Filler during async tools
When an async tool dispatches, the opening filler still fires (via on_function_calls_started), but:
- Progress loop does NOT run for async tools — the LLM's initial "I'll look into it" reply handles the acknowledgement.
- Delivery is driven entirely by the policy when the tool completes.
This avoids the annoying "still looking, still looking, still looking" chorus when the user has already moved on.
Testing locally
slow_research is wired as an async tool for validation. Ask:
"Can you investigate the history of hot dogs when you have a moment?"
The agent should:
- Acknowledge the request ("Sure — I'll look into that...")
- Let you chat about other things for ~20 seconds
- Drop in when you pause: "Okay, I found what you asked about the history of hot dogs..."
Tune the sleep with SLOW_RESEARCH_SECS.
Bid-then-drain (≥ 2 items)
When two or more NEXT_SILENCE items would drain at the same user pause, the controller asks first instead of flushing all of them:
"I've got updates from ava and slow_research — want to hear them?"
- User says yes / sure / okay / tell me → all held items drain now.
- User says no / later / skip → held items are discarded.
- User says neither (changes topic) → items stay queued; may drain on a future pause or get pruned by overflow.
Exception: if any held item has priority critical or time_sensitive, the bid is bypassed — those land immediately, the rest wait until the user asks.
Pattern from CHI '24 (Zhang et al., "Better to Ask Than Assume") — announce-before-barge outperforms direct delivery on trust and acceptance.
Backpressure (overflow pruning)
If the pending queue grows past 3 items at drain time, the controller drops low-priority stale ones before draining — keeps a long silence from turning into a monologue when results have piled up.
Sort: priority rank DESC (critical first), then recency DESC (newest first). Keep top-3, plus any critical / time_sensitive beyond that. The latter two priorities are never dropped regardless of count — they're the ones the user actively needs to hear.
Pattern borrowed from ProMemAssist (UIST '25) which validated utility-gated discard over summarization for voice queues.
Cross-session replay (reconnect)
If the user disconnects before a delivery lands — or an A2A push / slow_research result arrives while no voice session is live — the item is stashed to {SESSION_STORE_DIR}/{user_id}/{skill_slug}.pending.json (default /tmp/protovoice_sessions/).
On the next session connect by the same user with the same skill:
drain_stashed_deliveries(user_id, skill_slug)reads + deletes the file.- Items are re-enqueued via
delivery.replay_stashed(...). - If there are ≥ 2, the bid-then-drain path kicks in automatically — the agent asks "I've got updates from ava and slow_research — want to hear them?" before flushing.

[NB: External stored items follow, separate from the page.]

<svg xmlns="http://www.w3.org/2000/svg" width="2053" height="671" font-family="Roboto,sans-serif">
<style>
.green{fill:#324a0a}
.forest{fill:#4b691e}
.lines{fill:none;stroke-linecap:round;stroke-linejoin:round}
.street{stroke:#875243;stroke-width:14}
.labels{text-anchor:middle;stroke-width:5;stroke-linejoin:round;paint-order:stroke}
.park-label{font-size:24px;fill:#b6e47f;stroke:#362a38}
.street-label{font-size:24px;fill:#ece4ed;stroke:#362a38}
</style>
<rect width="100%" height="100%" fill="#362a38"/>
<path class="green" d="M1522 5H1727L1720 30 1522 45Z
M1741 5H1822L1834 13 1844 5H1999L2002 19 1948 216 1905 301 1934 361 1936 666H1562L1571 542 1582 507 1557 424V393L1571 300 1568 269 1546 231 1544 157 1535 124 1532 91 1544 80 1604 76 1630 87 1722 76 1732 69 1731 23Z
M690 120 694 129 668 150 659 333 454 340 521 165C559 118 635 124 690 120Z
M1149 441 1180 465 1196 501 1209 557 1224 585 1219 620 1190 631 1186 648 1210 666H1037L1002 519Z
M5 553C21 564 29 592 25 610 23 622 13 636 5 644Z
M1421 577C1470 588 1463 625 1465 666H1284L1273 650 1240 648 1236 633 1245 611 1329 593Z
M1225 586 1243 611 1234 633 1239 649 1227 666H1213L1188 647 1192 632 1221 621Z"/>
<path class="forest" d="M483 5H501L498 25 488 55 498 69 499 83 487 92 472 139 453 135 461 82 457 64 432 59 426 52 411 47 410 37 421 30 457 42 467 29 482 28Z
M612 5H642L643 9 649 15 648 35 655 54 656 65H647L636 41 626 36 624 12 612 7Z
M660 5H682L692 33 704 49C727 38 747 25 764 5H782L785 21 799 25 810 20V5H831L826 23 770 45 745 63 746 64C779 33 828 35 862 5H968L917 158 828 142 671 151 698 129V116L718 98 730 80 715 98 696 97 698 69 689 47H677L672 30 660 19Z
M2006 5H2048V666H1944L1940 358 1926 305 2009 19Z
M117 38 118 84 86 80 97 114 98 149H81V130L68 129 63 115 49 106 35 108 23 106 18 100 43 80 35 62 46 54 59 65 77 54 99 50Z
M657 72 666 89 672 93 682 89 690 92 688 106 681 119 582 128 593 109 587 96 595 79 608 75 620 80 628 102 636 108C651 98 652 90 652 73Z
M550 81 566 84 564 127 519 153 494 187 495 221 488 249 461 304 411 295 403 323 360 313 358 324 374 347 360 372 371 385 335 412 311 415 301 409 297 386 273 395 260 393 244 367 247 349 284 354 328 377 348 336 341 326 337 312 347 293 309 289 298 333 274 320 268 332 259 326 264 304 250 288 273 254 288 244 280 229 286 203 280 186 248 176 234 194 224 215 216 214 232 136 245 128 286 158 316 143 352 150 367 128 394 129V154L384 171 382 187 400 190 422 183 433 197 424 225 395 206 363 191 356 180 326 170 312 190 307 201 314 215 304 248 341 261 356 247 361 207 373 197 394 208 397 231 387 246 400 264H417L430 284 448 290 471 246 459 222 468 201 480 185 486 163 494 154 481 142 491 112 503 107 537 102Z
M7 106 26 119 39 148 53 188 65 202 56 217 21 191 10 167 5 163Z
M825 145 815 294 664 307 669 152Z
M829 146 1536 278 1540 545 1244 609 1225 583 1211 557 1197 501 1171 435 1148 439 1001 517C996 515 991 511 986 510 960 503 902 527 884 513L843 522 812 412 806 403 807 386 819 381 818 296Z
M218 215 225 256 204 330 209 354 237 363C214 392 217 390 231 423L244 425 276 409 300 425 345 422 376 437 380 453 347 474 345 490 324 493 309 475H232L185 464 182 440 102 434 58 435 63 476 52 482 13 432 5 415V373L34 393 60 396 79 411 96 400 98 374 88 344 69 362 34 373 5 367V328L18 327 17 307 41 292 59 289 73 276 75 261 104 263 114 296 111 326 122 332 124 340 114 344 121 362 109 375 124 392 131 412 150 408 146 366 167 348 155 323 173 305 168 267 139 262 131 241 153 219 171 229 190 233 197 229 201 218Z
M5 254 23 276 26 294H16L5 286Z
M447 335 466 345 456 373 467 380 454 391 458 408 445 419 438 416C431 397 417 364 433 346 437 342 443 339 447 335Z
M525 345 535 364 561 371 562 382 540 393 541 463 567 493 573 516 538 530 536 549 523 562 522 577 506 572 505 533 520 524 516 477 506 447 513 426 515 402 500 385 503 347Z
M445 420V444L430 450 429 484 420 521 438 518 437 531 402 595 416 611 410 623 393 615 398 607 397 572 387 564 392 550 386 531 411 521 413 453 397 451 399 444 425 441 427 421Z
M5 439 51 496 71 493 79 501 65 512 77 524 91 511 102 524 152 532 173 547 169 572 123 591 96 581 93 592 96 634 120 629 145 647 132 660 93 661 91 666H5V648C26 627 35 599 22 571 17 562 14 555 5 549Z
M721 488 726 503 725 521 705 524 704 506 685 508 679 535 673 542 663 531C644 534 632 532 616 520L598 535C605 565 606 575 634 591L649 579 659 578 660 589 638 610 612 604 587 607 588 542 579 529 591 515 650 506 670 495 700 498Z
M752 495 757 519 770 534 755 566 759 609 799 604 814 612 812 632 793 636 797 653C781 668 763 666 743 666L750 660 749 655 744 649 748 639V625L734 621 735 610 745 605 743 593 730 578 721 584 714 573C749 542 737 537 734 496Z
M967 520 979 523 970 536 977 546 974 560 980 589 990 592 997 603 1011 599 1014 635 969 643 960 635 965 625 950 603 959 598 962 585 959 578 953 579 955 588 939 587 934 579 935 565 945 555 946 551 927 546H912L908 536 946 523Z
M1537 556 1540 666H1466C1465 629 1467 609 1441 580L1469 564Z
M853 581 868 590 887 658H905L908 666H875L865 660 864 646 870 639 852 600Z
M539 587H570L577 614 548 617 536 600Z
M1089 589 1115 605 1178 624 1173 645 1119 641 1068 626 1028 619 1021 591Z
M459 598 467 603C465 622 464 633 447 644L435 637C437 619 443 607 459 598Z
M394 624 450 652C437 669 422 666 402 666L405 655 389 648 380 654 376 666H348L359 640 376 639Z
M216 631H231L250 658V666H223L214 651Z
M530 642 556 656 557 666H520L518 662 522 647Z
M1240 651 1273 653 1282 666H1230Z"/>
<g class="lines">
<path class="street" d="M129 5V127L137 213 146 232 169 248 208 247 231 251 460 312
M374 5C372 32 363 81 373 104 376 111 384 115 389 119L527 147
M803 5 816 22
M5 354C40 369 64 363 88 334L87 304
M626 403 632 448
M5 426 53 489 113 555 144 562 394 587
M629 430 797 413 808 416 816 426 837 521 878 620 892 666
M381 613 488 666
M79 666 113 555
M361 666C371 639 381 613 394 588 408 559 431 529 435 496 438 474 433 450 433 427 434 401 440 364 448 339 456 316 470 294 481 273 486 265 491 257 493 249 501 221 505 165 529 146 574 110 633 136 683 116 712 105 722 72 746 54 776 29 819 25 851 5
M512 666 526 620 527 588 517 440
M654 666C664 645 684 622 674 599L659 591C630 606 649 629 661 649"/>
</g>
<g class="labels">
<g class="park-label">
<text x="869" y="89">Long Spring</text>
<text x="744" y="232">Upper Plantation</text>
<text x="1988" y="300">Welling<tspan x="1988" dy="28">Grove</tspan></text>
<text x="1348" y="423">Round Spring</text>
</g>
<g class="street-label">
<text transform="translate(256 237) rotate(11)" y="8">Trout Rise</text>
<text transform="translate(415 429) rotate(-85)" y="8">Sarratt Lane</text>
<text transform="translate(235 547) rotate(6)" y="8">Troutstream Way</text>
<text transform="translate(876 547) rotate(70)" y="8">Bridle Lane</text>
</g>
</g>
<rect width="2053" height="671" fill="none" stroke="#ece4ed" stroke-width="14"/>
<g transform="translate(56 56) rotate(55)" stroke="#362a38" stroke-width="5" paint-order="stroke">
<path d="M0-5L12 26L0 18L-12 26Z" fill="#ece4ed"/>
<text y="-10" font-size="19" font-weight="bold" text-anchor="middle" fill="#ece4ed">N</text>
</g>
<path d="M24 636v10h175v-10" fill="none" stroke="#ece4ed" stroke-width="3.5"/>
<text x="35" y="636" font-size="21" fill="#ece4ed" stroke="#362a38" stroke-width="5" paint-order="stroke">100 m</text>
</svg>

Pattern from LangGraph's interrupt + checkpointer model + the A2A spec's requirement that push configs persist until task completion.
Edge-case timers
A watchdog ticks once per second while anything is queued:
- NEXT_SILENCE fallback — if a
NEXT_SILENCEitem has been pending longer thanDELIVERY_NEXT_SILENCE_FALLBACK_SECS(default 10 s), drain it anyway. Handles the muted-mic case where VAD never emits a user-stopped frame. - WHEN_ASKED TTL — items that never match a keyword are silently dropped after
DELIVERY_WHEN_ASKED_TTL_SECS(default 10 min), so the queue doesn't accumulate forever.
Both thresholds are env-configurable. Watchdog exits when the queue drains; re-arms on the next deliver().